06 - Add crushed tomatoes, tomato paste, oregano, basil, chili flakes, salt, and pepper. Simmer for 5 minutes, allowing flavors to meld.
07 - Combine cooked pasta with beef and vegetable sauce mixture.
08 - Transfer mixture to a lightly greased 9x13 inch baking dish.
09 - Sprinkle mozzarella and Parmesan evenly over the top. Arrange turkey pepperoni slices if using.
10 - Bake for 20 minutes, until cheese is melted and bubbly.
11 - Garnish with fresh basil before serving, if desired.

# Expert Tips:

01 -
  • It tastes like pizza night, not a diet plate, because the tomato sauce and melted cheese do the heavy lifting while the vegetables stay humble and supportive.
  • Meal prep just got easier because this bakes in one dish and reheats beautifully all week without turning into a dried-out brick.
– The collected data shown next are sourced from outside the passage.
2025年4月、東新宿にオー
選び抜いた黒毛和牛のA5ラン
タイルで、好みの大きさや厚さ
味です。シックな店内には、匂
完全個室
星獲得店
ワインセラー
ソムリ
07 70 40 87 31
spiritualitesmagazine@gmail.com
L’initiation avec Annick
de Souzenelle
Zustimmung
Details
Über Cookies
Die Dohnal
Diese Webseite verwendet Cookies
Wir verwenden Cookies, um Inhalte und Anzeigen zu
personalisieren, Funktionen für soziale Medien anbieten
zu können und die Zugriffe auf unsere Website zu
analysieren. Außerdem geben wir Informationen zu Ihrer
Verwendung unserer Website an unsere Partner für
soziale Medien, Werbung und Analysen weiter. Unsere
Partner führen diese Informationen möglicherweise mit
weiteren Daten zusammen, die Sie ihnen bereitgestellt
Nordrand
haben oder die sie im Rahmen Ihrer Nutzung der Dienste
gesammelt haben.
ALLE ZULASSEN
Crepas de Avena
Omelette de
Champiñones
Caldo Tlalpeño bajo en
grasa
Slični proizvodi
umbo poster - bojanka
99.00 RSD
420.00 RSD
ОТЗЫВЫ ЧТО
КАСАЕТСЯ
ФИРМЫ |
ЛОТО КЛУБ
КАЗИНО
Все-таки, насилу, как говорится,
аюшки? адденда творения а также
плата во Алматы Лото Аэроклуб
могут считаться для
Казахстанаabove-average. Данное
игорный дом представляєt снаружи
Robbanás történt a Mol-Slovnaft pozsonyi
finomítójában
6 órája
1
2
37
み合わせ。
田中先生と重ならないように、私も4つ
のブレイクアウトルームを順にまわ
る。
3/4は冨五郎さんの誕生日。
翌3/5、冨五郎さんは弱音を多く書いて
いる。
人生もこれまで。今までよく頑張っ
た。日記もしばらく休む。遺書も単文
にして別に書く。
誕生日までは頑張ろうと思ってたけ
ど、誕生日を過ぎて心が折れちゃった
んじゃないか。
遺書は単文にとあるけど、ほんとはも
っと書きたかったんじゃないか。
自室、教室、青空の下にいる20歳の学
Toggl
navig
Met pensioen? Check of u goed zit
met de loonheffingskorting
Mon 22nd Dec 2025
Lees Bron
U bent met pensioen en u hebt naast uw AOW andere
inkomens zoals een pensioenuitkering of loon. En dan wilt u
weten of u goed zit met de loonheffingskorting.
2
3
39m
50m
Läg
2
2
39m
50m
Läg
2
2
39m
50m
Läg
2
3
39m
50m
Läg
  • You're not sacrificing protein or satisfaction for fewer calories, which means you can actually enjoy this instead of mentally planning your next meal while eating.
02 -
  • Brown the beef first before adding vegetables, because if you dump them in together the vegetables release moisture and the meat steams instead of browning, which costs you half the flavor.
  • Don't skip the 5-minute sauce simmer because that's when the dried herbs actually wake up and the tomato flavor deepens instead of tasting like you just dumped a can into a pan.
  • Use fresh-shredded cheese over pre-shredded because the anti-caking powder in bags prevents proper melting and you'll get a grainy, separated texture that looks unappetizing.
03 -
  • Cook pasta 1 minute under al dente because the baking time will finish the cooking process and you want it tender but not mushy after reheating.
  • Let the finished bake rest for 2 to 3 minutes before serving so it sets just enough to scoop cleanly without being so cool that the cheese hardens.